Sadık Ama Eşit Değil: İsrail ve Dürziler
İsrail Devleti'nin kuruluşundan itibaren Dürziler, Arap toplumlarından farklı bir statüye sahip oldular. İsrail yönetimi, Müslüman Araplarla çatışma odaklı bir ilişki sürdürürken, Dürzilere ayrıcalıklı bir muamele uyguladı. 1956'da çıkarılan zorunlu askerlik yasası, Yahudiler dışındaki hiçbir Arap topluluğa uygulanmazken, Dürziler için bir "sadakat testi" olarak kullanıldı. Bu durum, Dürzi toplumunda bölünmelere yol açtı. Bazıları İsrail'e entegrasyonu ulusal çıkar olarak görürken, diğerleri bunu gizli bir asimilasyon süreci olarak değerlendirdi. Ancak İsrail, bu özel ilişkiyi iç politikada ve dış müdahalelerde sürekli bir koz olarak kullandı. "Herev Taburu" (Kılıç Taburu) adlı tamamen Dürzi askerlerden oluşan birlik, İsrail'in Lübnan, Golan ve Gazze saldırılarında aktif rol aldı. 2015'te resmen dağıtılmış olsa da, Dürzi askerlerinin ordudaki etkisi azalmadı. 2018'deki "Ulus Devlet Yasası", bu kırılgan dengeyi sarstı ve Dürzi vatandaşlar eşitsizliğe karşı protestolar düzenledi.

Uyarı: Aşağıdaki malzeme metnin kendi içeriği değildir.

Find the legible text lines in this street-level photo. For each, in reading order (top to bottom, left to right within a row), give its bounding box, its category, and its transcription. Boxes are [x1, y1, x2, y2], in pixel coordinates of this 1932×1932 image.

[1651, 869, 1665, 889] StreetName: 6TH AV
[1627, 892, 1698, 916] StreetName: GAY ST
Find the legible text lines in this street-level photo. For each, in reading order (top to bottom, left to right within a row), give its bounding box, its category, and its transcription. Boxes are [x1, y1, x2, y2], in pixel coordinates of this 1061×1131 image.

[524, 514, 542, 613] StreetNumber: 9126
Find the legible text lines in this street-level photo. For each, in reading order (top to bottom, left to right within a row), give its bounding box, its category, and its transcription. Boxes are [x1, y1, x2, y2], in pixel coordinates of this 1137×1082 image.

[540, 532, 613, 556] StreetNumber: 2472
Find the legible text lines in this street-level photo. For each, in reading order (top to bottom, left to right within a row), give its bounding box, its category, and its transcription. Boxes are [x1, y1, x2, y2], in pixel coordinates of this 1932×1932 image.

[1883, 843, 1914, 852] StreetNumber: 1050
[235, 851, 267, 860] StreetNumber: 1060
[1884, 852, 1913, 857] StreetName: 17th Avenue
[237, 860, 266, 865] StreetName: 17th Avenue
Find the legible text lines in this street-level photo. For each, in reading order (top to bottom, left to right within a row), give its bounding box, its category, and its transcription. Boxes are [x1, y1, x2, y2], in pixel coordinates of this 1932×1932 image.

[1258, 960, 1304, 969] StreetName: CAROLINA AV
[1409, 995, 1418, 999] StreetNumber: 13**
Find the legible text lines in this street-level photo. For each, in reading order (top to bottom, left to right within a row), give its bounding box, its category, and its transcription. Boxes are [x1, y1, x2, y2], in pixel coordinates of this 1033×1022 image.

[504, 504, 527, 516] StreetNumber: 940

Vekil Güç: Suriye'deki Dürzi Grupları
Suriye'deki iç savaşın ardından Süveyda, hem rejim güçlerinin hem de Dürzi toplumunun kontrolü altındaydı. Ancak 2023'ten itibaren İsrail ile bağlantılı ayrılıkçı Dürzi grupların kışkırtmalarıyla bölge istikrarsızlaşmaya başladı. Tel Aviv'le bağlantılı bazı Dürzi liderler, önce hükümet güçlerine karşı saldırılar düzenledi, ardından da Süveyda'daki Sünni Bedevi Araplara karşı şiddet uyguladı. "Bölgenin temizlenmesi gerektiği" yönündeki açıklamalar, Temmuz 2025'te şiddetli çatışmalara yol açtı. Hükümet güçleri bölgeden çekilse de, İsrail destekli Dürzi milislerinin provokasyonları devam etti. Bedevi Arap köylerine yapılan silahlı baskınlar, zorla tahliyeler ve yangınlar sonucu yüzlerce kişi yerinden edildi. İsrail bu gelişmeleri seyrederken, Savunma Bakanı Israel Katz doğrudan askeri müdahale tehdidinde bulundu. Başbakan Netanyahu ise Süveyda'daki vekil yapılanmaları meşrulaştırdı. İsrail'deki Dürzi ruhani lideri Şeyh Muvaffık Tarif'in ayrılıkçı Dürzilere verdiği destek ise olayların boyutunu gözler önüne seriyor.
Dürziler Arasında Farklı Sesler
Lübnanlı etkili Dürzi liderlerinden Velid Canpolat, İsrail müdahalesini reddederek, Suriye'deki Dürzilerin bölgesel hesaplaşmaların aracı yapılmasına karşı çıktı. Bu durum, Dürzi toplumu içindeki bölünmeyi ve İsrail'in ortaklık söyleminin tek sesli olmadığını gösteriyor. Diğer dini liderler de farklı tutumlar sergiliyor. Bazıları dış müdahaleyi desteklerken, bazıları ise kendi halklarıyla barışı inşa etmenin önemini vurguluyor. İsrail'deki Dürzi siyasiler ise bu vekalet savaşına ideolojik meşruiyet kazandırıyor. Bugün İsrail'in Dürzilerle ilişkisi, sadece tarihsel bir ayrıcalık veya sembolik bir sadakat ittifakı değil, doğrudan savaş coğrafyasında kullanılan bir vekalet düzenidir. Süveyda'daki olaylar, açık bir etnik mühendislik operasyonu olarak değerlendiriliyor.